■ Instruction:
In the rows below, arrange the lines from the line containing "pa autoriza el primer inhibidor tópico de" through the line containing "torácica como manifestación de" as a numbered list, leaving out any blank lines.

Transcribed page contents
=== Begin Enclosure ===
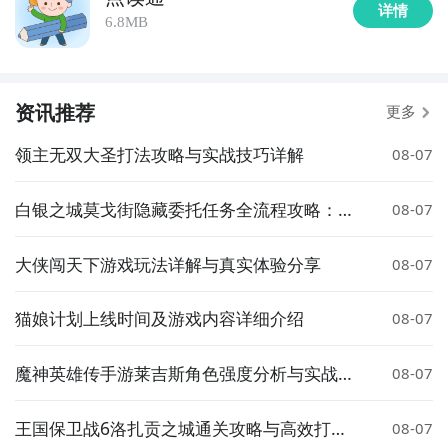
详情
6.8MB
资讯推荐
更多
领主无双大圣打法攻略与实战技巧详解
08-07
白银之城莫戈街隐藏委托任务全流程攻略：触
08-07
发条件、完成步骤与奖励详解
大侠闯天下游戏玩法详解与真实体验分享
08-07
猫娘计划上线时间及游戏内容详细介绍
08-07
魔神英雄传手游莱吉斯角色强度分析与实战搭
08-07
配指南
王国保卫战6洛扎贡之城通关攻略与高效打法
08-07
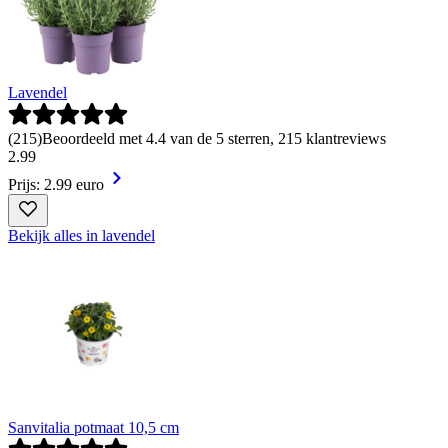
Lavendel
(
215
)
Beoordeeld met 4.4 van de 5 sterren, 215 klantreviews
2
.
99
Prijs: 2.99 euro
Bekijk alles in lavendel
Sanvitalia potmaat 10,5 cm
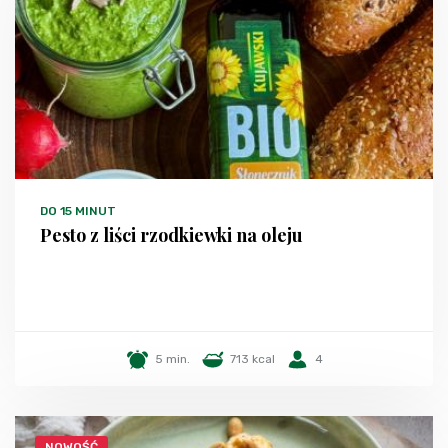
DO 15 MINUT
Pesto z liści rzodkiewki na oleju
5 min.
713 kcal
4
NOWOŚĆ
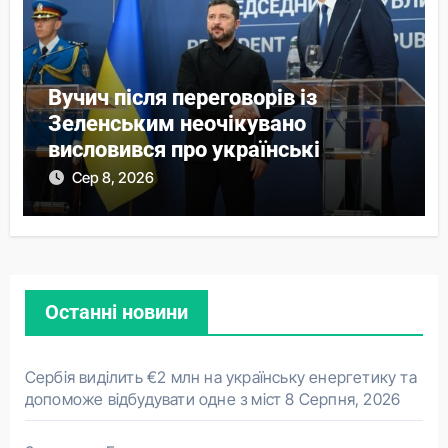
Вучич після переговорів із
Зеленським неочікувано
висловився про українські
території
Сер 8, 2026
Останні новини
Сербія виділить €2 млн на українську енергетику та
допоможе відбудувати одне з міст
8 Серпня, 2026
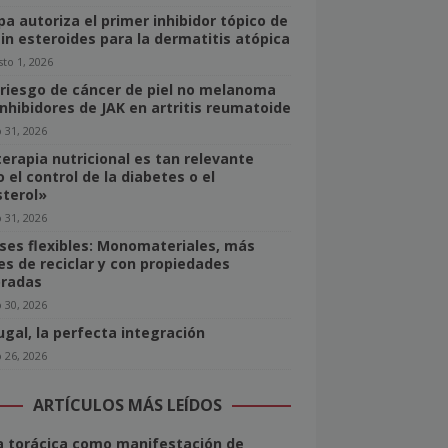
pa autoriza el primer inhibidor tópico de
sin esteroides para la dermatitis atópica
to 1, 2026
 riesgo de cáncer de piel no melanoma
inhibidores de JAK en artritis reumatoide
o 31, 2026
terapia nutricional es tan relevante
 el control de la diabetes o el
sterol»
o 31, 2026
ses flexibles: Monomateriales, más
les de reciclar y con propiedades
radas
o 30, 2026
ugal, la perfecta integración
o 26, 2026
ARTÍCULOS MÁS LEÍDOS
 torácica como manifestación de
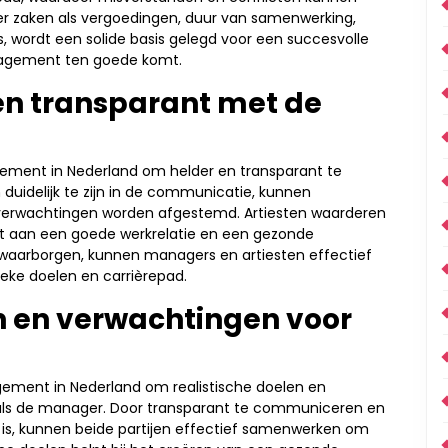
er zaken als vergoedingen, duur van samenwerking,
, wordt een solide basis gelegd voor een succesvolle
nagement ten goede komt.
n transparant met de
agement in Nederland om helder en transparant te
uidelijk te zijn in de communicatie, kunnen
erwachtingen worden afgestemd. Artiesten waarderen
agt aan een goede werkrelatie en een gezonde
waarborgen, kunnen managers en artiesten effectief
eke doelen en carrièrepad.
en en verwachtingen voor
agement in Nederland om realistische doelen en
t als de manager. Door transparant te communiceren en
 is, kunnen beide partijen effectief samenwerken om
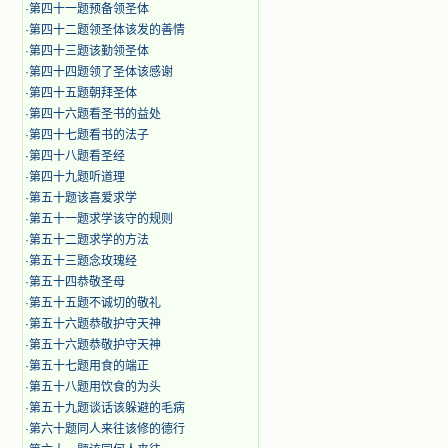
·
第四十一题预备领圣体
·
第四十二题领圣体该发的善情
·
第四十三题该勤领圣体
·
第四十四题领了圣体该感谢
·
第四十五题朝拜圣体
·
第四十六题看圣书的益处
·
第四十七题看书的法子
·
第四十八题看圣经
·
第四十九题听道理
·
第五十题该喜爱求学
·
第五十一题求学该守的规则
·
第五十二题求学的方法
·
第五十三题念玫瑰经
·
第五十四恭敬圣母
·
第五十五题不诚切的敬礼
·
第五十六题恭敬护守天神
·
第五十六题恭敬护守天神
·
第五十七题用食的端正
·
第五十八题用饮食的为头
·
第五十九题谈话该躲避的毛病
·
第六十题同人来往该修的德行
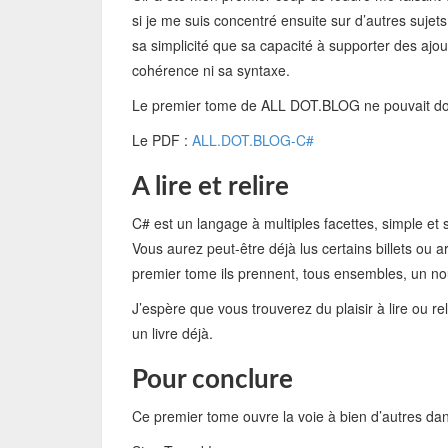
si je me suis concentré ensuite sur d’autres suje
sa simplicité que sa capacité à supporter des ajo
cohérence ni sa syntaxe.
Le premier tome de ALL DOT.BLOG ne pouvait don
Le PDF :
ALL.DOT.BLOG-C#
A lire et relire
C# est un langage à multiples facettes, simple et s
Vous aurez peut-être déjà lus certains billets ou 
premier tome ils prennent, tous ensembles, un nou
J’espère que vous trouverez du plaisir à lire ou 
un livre déjà.
Pour conclure
Ce premier tome ouvre la voie à bien d’autres da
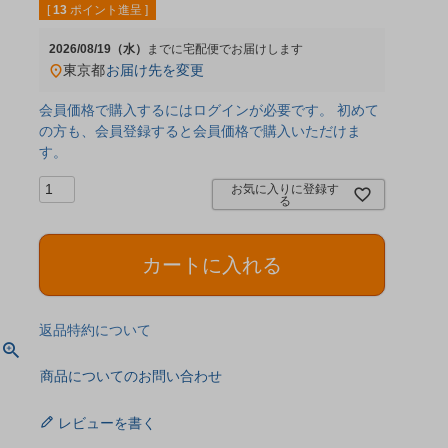
[
13
ポイント進呈 ]
2026/08/19（水）
宅配便
東京都
お届け先を変更
会員価格で購入するにはログインが必要です。 初めて
の方も、会員登録すると会員価格で購入いただけま
す。
お気に入りに登録す
る
カートに入れる
返品特約について
商品についてのお問い合わせ
レビューを書く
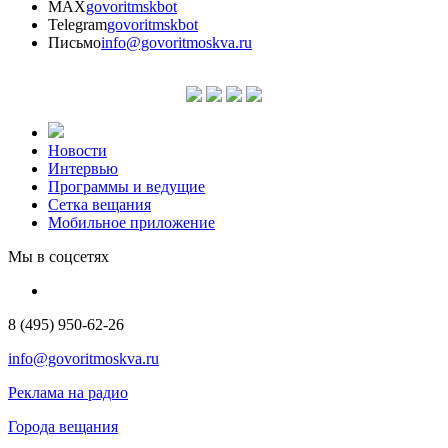
MAX
govoritmskbot
Telegram
govoritmskbot
Письмо
info@govoritmoskva.ru
Новости
Интервью
Программы и ведущие
Сетка вещания
Мобильное приложение
Мы в соцсетях
8 (495) 950-62-26
info@govoritmoskva.ru
Реклама на радио
Города вещания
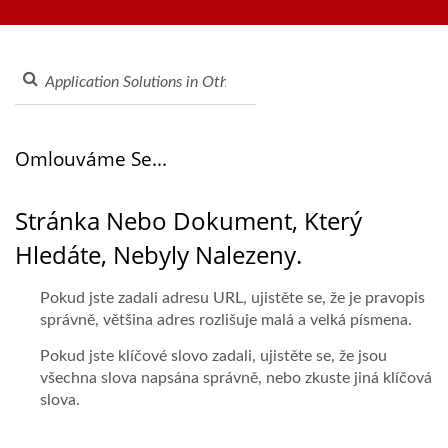
otáčejícího se sushi pásu, systému objednávání pomocí
Výrobce Dopravníků Pro
tabletů, mobilního objednávání, zobrazovacího dopravníku,
Dodávku Jídla | Hong Chiang
stroje na sushi, přizpůsobeného systému doručování jídla a
nádobí. Vítejte, kontaktujte nás.
Omlouváme Se...
Stránka Nebo Dokument, Který
Hledáte, Nebyly Nalezeny.
Pokud jste zadali adresu URL, ujistěte se, že je pravopis
správně, většina adres rozlišuje malá a velká písmena.
Pokud jste klíčové slovo zadali, ujistěte se, že jsou
všechna slova napsána správně, nebo zkuste jiná klíčová
slova.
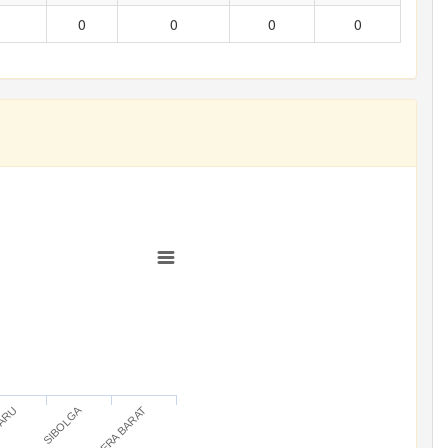
0
0
0
0
SIBOLGA
BARU
SUMATERA BARAT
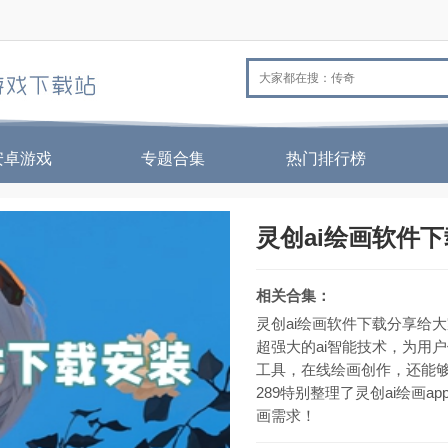
安卓游戏
专题合集
热门排行榜
灵创ai绘画软件
相关合集：
灵创ai绘画软件下载分享给
超强大的ai智能技术，为用
工具，在线绘画创作，还能
289特别整理了灵创ai绘画a
画需求！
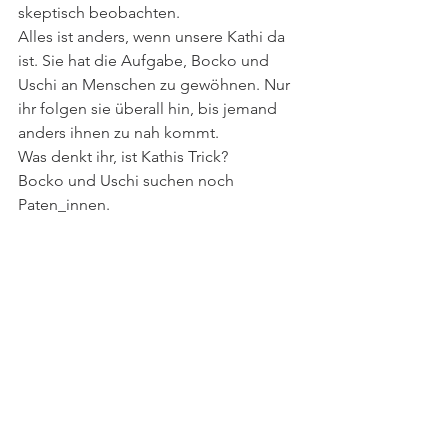
skeptisch beobachten. 
Alles ist anders, wenn unsere Kathi da 
ist. Sie hat die Aufgabe, Bocko und 
Uschi an Menschen zu gewöhnen. Nur 
ihr folgen sie überall hin, bis jemand 
anders ihnen zu nah kommt. 
Was denkt ihr, ist Kathis Trick?
Bocko und Uschi suchen noch 
Paten_innen. 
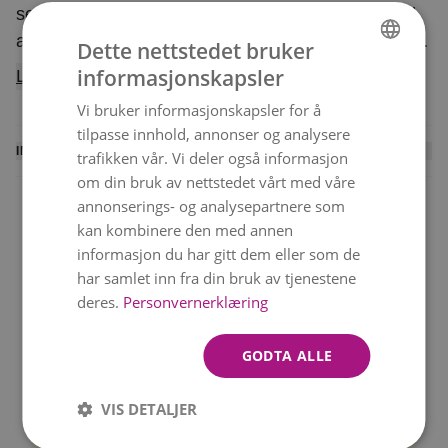
sende en kjærlig hilsen til noen du elsker. Bestill
allerede nå for å sikre levering til Valentinsdagen
Dette nettstedet bruker
den 14. februar. Buketten er et eksklusivt
informasjonskapsler
Les mer
NORWEGIAN
floristarbeid, og blomstene er nøye utvalgt for å
Vi bruker informasjonskapsler for å
ENGLISH
holde høy kvalitet. Hver bukett er unik og bindes
tilpasse innhold, annonser og analysere
ut fra sortiment og sesong, men beholder alltid
INFORMASJON
trafikken vår. Vi deler også informasjon
sin farge og form. Buketten leveres av en lokal
om din bruk av nettstedet vårt med våre
En lokal blomsterhandler binder denne buketten og
florist.
annonserings- og analysepartnere som
leverer den personlig til mottakeren. Du mottar en
kan kombinere den med annen
SMS med leveringsbekreftelse når blomstene er
informasjon du har gitt dem eller som de
levert.
har samlet inn fra din bruk av tjenestene
Levering samme dag
Beste verdi
deres.
Personvernerklæring
Rask levering 6 dager i
Vakre buketter til gode
Vi kan ikke garantere levering på nøyaktig det
uken!
priser
valgte tidspunktet, men vi gjør alltid vårt beste.
GODTA ALLE
Merk at bildet viser bukettens farge og
VIS DETALJER
form.
Blomstene kan variere avhengig av
Kvalitetsgaranti
Betal med VIPPS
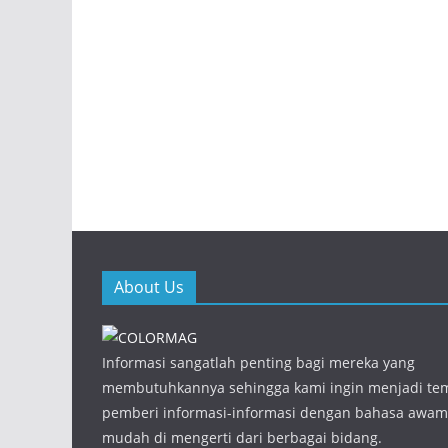
About Us
Informasi sangatlah penting bagi mereka yang
membutuhkannya sehingga kami ingin menjadi te
pemberi informasi-informasi dengan bahasa awam
mudah di mengerti dari berbagai bidang.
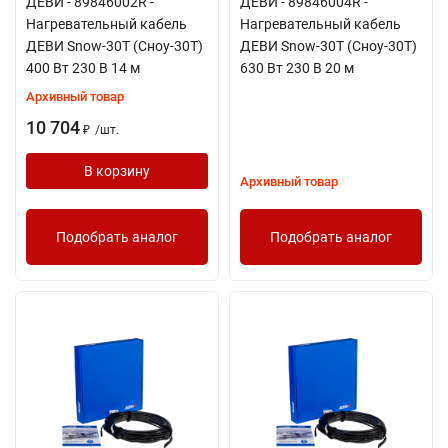
ДЕВИ - 89846002R -
ДЕВИ - 89846004R -
Нагревательный кабель
Нагревательный кабель
ДЕВИ Snow-30T (Сноу-30Т)
ДЕВИ Snow-30T (Сноу-30Т)
400 Вт 230 В 14 м
630 Вт 230 В 20 м
Архивный товар
10 704
/
шт.
₽
В корзину
Архивный товар
Подобрать аналог
Подобрать аналог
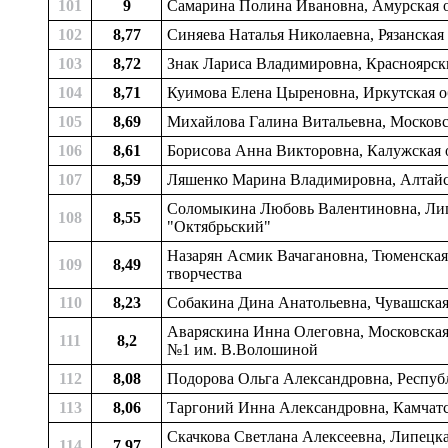
101
9
Самарина Полина Ивановна, Амурская об
102
8,77
Синяева Наталья Николаевна, Рязанская
103
8,72
Знак Лариса Владимировна, Красноярский
104
8,71
Куимова Елена Цыреновна, Иркутская об
105
8,69
Михайлова Галина Витальевна, Московск
106
8,61
Борисова Анна Викторовна, Калужская о
107
8,59
Ляшенко Марина Владимировна, Алтайск
Соломыкина Любовь Валентиновна, Липец
108
8,55
"Октябрьский"
Назарян Асмик Вачагановна, Тюменская 
109
8,49
творчества
110
8,23
Собакина Дина Анатольевна, Чувашская 
Аваряскина Инна Олеговна, Московская 
111
8,2
№1 им. В.Волошиной
112
8,08
Подорова Ольга Александровна, Республ
113
8,06
Таргоний Инна Александровна, Камчатск
Скачкова Светлана Алексеевна, Липецкая
114
7,97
=== End Enclosure ===
■ Task result:
1. pa autoriza el primer inhibidor tópico de
2. sin esteroides para la dermatitis atópica
3. to 1, 2026
4.  riesgo de cáncer de piel no melanoma
5. inhibidores de JAK en artritis reumatoide
6. o 31, 2026
7. terapia nutricional es tan relevante
8.  el control de la diabetes o el
9. sterol»
10. o 31, 2026
11. ses flexibles: Monomateriales, más
12. les de reciclar y con propiedades
13. radas
14. o 30, 2026
15. ugal, la perfecta integración
16. o 26, 2026
17. ARTÍCULOS MÁS LEÍDOS
18.  torácica como manifestación de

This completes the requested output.